If Trump were to say he had a really good talk and he wants to put January's planned tariff increase to 25 percent on hold, "then I come in on Monday morning with a change in posture," Cramer said on "Squawk Box."
"But I don't know if we're going to get that," the "Mad Money" host said.
The president's comments, published late Monday, came just days before his meeting with Xi in Buenos Aires at the G-20 summit being held on Friday and Saturday.
Wall Street had rallied Monday, lifting the out of correction territory. The Nasdaq remained in correction territory as of Monday's close.
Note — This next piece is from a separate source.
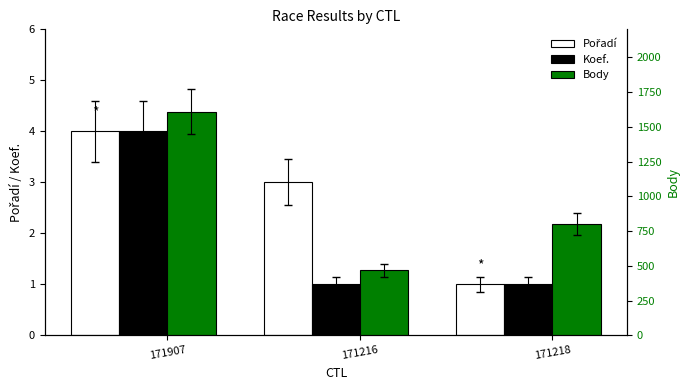

At which category is the sum across all series the highest?

171907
Before the open on Monday, Cramer argued the market was displaying "classic bear market behavior" by shooting up on nothing except being oversold. He later said that U.S. stocks are in a "bear market" not a correction.
Cramer said he was not using the traditional definitions of a bear market and a correction to make his case. "Who cares about the S&P? It's individual stocks that are down 40 or 50 percent."
A bear market is generally defined as an S&P 500 decline of 20 percent or more from recent highs. The threshold for a correction is measured as a drop of 10 percent or more from recent highs. The index, as of Monday's rally, was only about 9 percent away from its all-time intraday record in late September.
Cramer has said repeatedly in recent weeks that only the Federal Reserve changing course on hiking interest rates or Trump ending his tariffs would halt the market plunge.